BIO: Executive Technologist of the Italian National Institute for Nuclear Physics – Frascati National Laboratories (INFN-LNF)
He worked for 20 years in particle physics in USA at Fermilab (Batavia, IL) and at INFN-Frascati (Rome), one of the largest large-scale research infrastructures in Italy. In 1995 he was awarded a Prize of the Italian Physical Society for his PhD thesis on the discovery of the Top Quark with the CDF experiment at Fermilab.
In 2004 he switched to space research and formed a research group that built and operates the SCF_Lab, a unique facility to design, build, characterize, qualify and deliver laser retroreflectors in accurately laboratory-simulated space conditions for Satellite/Lunar Laser Ranging, GNSS, Earth Observation, SSA, asteroid and comets, laser PNT.
He managed several INFN contracts with ASI, ESA, ISRO, NASA and Italian Ministries of Defense, Foreign Affairs and of Research.
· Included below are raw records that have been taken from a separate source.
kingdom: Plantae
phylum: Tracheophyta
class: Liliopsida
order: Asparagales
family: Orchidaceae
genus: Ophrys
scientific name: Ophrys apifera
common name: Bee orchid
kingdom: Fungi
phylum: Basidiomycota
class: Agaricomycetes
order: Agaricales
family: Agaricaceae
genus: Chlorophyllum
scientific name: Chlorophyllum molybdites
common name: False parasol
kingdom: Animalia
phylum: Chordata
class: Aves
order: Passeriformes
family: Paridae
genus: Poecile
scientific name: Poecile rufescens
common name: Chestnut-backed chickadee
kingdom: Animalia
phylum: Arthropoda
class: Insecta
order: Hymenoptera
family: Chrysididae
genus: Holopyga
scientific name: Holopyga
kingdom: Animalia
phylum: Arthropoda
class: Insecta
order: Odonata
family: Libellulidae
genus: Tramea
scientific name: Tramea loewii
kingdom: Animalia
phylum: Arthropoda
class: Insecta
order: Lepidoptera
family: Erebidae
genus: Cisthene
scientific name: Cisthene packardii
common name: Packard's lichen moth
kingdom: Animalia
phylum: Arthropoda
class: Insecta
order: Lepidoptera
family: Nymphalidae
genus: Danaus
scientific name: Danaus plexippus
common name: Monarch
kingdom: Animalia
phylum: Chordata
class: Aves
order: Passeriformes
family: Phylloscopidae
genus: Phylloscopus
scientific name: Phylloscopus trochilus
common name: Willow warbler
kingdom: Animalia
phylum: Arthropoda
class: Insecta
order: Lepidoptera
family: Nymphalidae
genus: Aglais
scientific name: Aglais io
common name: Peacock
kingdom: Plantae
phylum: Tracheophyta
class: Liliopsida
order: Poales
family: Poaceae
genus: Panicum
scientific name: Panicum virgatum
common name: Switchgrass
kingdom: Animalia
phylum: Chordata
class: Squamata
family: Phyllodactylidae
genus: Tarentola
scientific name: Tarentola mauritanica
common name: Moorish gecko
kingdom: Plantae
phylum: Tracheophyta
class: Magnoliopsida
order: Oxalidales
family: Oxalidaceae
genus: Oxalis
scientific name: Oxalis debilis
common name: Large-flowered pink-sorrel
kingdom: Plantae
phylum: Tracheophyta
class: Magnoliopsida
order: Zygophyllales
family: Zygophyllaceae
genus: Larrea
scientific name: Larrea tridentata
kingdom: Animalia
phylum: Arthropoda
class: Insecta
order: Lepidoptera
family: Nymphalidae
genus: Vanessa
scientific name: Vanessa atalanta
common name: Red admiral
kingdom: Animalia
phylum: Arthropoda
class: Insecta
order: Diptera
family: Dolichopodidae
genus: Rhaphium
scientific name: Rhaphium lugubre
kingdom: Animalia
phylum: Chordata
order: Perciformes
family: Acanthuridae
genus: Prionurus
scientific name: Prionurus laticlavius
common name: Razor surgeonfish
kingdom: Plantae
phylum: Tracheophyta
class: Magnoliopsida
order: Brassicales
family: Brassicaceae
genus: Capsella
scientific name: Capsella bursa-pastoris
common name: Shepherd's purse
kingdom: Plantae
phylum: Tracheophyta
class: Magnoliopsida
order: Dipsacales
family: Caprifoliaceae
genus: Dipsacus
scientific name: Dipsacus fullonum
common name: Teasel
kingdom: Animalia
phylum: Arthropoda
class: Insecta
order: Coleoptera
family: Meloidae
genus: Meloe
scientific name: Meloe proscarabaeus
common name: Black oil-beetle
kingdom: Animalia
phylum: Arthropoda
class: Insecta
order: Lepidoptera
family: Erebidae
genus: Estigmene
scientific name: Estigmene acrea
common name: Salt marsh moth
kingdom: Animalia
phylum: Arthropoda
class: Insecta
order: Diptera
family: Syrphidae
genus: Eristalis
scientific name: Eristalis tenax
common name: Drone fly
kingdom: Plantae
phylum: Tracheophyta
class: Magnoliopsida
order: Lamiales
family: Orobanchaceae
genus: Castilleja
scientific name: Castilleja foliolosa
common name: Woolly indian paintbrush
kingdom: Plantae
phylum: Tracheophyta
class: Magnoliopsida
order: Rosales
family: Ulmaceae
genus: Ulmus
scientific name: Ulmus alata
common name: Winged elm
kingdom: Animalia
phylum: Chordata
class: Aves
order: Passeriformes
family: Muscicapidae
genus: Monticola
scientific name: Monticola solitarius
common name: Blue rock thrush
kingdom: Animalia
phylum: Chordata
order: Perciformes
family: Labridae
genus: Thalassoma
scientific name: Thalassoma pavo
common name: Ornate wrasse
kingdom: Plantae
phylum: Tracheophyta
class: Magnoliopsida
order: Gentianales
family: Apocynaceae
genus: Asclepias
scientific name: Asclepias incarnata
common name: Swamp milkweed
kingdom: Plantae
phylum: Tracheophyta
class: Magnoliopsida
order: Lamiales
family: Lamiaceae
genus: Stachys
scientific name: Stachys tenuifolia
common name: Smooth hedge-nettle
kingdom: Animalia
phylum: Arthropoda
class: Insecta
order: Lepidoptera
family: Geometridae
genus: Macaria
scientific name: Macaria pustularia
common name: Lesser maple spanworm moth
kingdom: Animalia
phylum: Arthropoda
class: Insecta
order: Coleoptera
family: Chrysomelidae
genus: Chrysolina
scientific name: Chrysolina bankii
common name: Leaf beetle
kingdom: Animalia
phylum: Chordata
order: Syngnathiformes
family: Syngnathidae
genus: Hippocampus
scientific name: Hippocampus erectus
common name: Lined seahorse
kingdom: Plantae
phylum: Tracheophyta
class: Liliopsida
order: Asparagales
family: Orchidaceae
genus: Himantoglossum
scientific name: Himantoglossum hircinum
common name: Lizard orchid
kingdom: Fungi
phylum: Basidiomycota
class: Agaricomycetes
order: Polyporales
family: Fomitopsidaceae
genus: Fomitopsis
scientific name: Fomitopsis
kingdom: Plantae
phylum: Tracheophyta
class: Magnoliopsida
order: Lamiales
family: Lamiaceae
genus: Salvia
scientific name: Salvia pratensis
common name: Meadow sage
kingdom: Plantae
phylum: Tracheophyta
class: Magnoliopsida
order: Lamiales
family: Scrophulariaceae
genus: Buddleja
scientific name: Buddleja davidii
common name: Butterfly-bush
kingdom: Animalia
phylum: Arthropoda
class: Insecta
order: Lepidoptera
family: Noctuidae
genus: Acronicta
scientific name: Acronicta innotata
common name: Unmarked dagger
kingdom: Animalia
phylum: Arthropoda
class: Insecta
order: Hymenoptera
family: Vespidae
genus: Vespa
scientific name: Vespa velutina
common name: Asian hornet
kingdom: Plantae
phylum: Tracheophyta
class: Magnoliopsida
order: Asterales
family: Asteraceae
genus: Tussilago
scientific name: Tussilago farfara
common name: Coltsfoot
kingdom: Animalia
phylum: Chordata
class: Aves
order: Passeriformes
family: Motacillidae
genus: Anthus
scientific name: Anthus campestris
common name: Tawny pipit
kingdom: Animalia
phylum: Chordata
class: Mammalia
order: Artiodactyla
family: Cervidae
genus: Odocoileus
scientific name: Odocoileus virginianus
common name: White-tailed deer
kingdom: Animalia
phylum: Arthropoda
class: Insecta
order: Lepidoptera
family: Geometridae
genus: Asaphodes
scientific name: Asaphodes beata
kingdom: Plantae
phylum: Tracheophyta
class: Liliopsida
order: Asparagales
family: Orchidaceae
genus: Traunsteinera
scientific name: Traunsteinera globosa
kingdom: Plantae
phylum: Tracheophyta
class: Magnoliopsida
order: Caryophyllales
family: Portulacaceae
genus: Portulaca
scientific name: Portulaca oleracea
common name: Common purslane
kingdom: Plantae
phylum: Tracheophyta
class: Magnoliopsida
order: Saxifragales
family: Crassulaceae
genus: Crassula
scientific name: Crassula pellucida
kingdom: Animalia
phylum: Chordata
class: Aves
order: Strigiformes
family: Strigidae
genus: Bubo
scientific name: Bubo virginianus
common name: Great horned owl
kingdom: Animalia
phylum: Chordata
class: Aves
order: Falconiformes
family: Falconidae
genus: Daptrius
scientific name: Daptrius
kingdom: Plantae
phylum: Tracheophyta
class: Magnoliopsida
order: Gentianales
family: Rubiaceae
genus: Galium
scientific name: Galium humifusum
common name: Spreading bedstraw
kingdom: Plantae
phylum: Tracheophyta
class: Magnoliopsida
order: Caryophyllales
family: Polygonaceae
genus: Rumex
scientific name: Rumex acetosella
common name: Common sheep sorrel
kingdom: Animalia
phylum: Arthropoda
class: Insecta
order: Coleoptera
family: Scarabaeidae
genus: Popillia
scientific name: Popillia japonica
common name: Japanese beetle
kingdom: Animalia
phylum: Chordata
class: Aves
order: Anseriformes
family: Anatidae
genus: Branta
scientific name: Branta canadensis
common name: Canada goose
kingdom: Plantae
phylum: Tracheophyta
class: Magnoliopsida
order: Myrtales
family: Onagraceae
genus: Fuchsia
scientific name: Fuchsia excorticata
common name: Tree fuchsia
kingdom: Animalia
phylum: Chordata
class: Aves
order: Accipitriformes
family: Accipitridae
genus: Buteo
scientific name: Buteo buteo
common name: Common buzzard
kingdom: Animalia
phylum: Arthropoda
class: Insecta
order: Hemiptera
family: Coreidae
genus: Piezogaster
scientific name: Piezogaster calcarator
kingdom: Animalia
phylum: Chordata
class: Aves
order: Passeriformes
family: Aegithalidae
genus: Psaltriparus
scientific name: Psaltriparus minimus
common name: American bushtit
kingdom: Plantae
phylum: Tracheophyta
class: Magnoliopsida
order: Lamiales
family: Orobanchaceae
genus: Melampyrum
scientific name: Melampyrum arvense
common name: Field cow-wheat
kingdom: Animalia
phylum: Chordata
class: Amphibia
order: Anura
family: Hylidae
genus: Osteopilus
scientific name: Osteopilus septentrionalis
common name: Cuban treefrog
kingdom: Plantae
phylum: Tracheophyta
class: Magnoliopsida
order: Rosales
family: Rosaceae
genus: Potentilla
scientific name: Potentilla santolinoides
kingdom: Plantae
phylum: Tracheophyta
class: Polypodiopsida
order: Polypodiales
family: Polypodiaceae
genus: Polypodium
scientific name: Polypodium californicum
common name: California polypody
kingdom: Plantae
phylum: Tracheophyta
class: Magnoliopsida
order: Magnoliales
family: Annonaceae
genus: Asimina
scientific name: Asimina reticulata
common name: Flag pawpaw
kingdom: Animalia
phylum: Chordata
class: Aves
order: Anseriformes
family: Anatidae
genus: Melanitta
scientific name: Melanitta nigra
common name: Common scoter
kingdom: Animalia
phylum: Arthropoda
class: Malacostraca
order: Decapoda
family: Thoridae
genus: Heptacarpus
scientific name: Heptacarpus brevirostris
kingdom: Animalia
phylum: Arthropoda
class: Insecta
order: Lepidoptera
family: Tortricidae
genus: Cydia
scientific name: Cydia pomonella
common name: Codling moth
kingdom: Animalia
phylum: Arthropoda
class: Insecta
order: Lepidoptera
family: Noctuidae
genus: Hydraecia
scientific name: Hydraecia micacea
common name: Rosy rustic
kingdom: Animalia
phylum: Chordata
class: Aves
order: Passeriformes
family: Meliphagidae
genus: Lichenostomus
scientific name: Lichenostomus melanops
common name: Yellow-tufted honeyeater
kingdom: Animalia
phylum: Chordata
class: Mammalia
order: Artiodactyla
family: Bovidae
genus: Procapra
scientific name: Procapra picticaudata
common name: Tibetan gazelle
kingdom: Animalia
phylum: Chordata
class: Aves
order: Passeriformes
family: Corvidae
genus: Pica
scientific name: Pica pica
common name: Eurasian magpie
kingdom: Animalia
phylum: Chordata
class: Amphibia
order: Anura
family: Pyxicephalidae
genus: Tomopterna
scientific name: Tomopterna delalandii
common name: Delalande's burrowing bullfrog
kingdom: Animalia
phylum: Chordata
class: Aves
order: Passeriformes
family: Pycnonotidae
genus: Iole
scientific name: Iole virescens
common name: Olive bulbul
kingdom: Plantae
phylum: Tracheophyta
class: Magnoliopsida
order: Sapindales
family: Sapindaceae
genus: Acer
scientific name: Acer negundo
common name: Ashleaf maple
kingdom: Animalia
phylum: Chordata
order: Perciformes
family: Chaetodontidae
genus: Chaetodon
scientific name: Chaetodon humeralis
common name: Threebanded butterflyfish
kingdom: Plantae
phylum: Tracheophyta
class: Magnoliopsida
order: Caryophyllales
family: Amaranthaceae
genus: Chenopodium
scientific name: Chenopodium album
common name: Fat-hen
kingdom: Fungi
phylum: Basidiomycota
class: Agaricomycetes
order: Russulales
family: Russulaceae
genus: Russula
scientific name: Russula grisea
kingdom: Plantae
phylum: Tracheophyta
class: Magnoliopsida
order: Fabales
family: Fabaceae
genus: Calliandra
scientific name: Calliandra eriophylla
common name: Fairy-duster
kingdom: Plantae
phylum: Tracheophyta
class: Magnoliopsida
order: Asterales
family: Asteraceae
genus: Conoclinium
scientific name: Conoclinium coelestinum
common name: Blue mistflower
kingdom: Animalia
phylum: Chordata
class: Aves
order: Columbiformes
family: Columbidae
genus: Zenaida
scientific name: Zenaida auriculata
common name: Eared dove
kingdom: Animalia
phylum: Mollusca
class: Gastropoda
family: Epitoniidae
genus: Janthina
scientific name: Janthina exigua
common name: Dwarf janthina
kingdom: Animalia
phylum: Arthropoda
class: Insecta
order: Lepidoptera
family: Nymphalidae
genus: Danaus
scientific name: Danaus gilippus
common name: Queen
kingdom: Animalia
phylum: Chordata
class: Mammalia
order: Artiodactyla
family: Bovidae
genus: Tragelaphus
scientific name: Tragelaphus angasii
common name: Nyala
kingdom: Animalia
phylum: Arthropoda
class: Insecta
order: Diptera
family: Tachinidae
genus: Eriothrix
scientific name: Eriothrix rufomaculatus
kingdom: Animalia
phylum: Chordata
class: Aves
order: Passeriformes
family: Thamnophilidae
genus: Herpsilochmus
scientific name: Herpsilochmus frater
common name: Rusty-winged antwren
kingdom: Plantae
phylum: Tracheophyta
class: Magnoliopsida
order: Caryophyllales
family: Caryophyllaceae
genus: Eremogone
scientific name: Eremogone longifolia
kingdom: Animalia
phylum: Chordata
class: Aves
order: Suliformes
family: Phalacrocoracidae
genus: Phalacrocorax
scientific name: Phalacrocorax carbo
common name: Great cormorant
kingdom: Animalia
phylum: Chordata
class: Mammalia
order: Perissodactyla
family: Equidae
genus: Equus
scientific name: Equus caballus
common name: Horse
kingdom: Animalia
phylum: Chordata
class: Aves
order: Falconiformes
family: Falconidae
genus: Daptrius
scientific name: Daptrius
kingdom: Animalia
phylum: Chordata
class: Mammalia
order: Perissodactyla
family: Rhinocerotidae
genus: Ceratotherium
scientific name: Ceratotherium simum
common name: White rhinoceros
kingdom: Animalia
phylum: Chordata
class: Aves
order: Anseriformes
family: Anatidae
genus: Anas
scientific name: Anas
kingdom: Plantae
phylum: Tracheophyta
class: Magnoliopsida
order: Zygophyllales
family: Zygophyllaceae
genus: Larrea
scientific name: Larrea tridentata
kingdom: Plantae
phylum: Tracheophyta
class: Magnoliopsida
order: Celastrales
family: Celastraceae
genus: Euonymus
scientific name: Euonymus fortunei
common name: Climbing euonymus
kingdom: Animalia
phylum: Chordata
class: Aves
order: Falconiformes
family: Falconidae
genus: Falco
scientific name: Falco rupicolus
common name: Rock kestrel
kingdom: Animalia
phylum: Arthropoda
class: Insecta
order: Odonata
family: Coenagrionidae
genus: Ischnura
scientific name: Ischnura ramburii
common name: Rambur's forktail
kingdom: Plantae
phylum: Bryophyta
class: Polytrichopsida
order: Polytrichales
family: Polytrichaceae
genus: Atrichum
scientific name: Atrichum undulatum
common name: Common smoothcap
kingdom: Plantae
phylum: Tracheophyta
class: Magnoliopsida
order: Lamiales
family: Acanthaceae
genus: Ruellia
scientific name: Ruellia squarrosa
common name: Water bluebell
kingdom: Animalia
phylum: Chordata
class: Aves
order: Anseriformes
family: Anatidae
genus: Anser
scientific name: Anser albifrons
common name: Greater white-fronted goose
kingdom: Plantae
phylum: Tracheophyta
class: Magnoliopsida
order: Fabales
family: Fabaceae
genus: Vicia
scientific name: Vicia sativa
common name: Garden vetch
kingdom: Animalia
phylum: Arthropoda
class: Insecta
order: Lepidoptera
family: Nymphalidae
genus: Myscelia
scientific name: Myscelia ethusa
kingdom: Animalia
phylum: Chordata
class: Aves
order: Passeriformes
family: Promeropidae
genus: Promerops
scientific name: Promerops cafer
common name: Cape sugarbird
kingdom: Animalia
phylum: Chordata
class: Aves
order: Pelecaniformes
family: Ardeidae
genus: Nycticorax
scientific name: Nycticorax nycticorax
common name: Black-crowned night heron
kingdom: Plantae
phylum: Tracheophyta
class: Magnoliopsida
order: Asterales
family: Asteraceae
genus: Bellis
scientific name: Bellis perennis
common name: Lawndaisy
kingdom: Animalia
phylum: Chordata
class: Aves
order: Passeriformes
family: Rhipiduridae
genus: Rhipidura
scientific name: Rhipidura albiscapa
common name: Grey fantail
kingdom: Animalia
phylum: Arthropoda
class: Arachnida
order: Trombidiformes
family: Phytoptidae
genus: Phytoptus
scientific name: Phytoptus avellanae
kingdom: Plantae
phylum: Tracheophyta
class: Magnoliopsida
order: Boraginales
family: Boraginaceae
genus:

He was Coordinator all R&D activities of INFN-Frascati 2011 to 2019.
He was Member of the ASI Scientific-Technical Council 2014 to 2018. He was Science-Technology Attaché at the Consulate General of Italy in San Francisco and the whole Silicon Valley from 2019 to 2022. He currently leads the SCF_Lab in the execution of research and commercial contracts on advanced laser retroreflector systems (both passive and active) for ESA lunar missions, Galileo 2nd Generation, COSMO-SkyMed Second Generation, HPCM CRISTAL, ESA’s Hera mission to a double asteroid, JAXA’s MMX, LARES-2 and more.
DATE/TIME: Thursday 16 January 2024, at 2.30pm CET.
LOCATION: TBD
The colloquium will also be broadcast online, on Zoom.